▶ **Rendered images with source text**
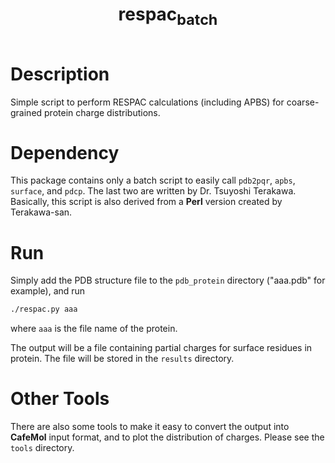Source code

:#+TITLE: respac_batch

* Description

Simple script to perform RESPAC calculations (including APBS) for coarse-grained
protein charge distributions.

* Dependency

This package contains only a batch script to easily call =pdb2pqr=, =apbs=,
=surface=, and =pdcp=.  The last two are written by Dr. Tsuyoshi Terakawa.
Basically, this script is also derived from a *Perl* version created by
Terakawa-san.

* Run

Simply add the PDB structure file to the =pdb_protein= directory ("aaa.pdb" for
example), and run

#+BEGIN_SRC bash
./respac.py aaa
#+END_SRC
where ~aaa~ is the file name of the protein.

The output will be a file containing partial charges for surface residues in
protein.  The file will be stored in the =results= directory.


* Other Tools

There are also some tools to make it easy to convert the output into *CafeMol*
input format, and to plot the distribution of charges.  Please see the =tools=
directory.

▶ **Problem details**
Whenever the word "file" appears in a line of the data above, that line counts. Say how many lines count, and nothing more.

▶ **Output for this exercise**
4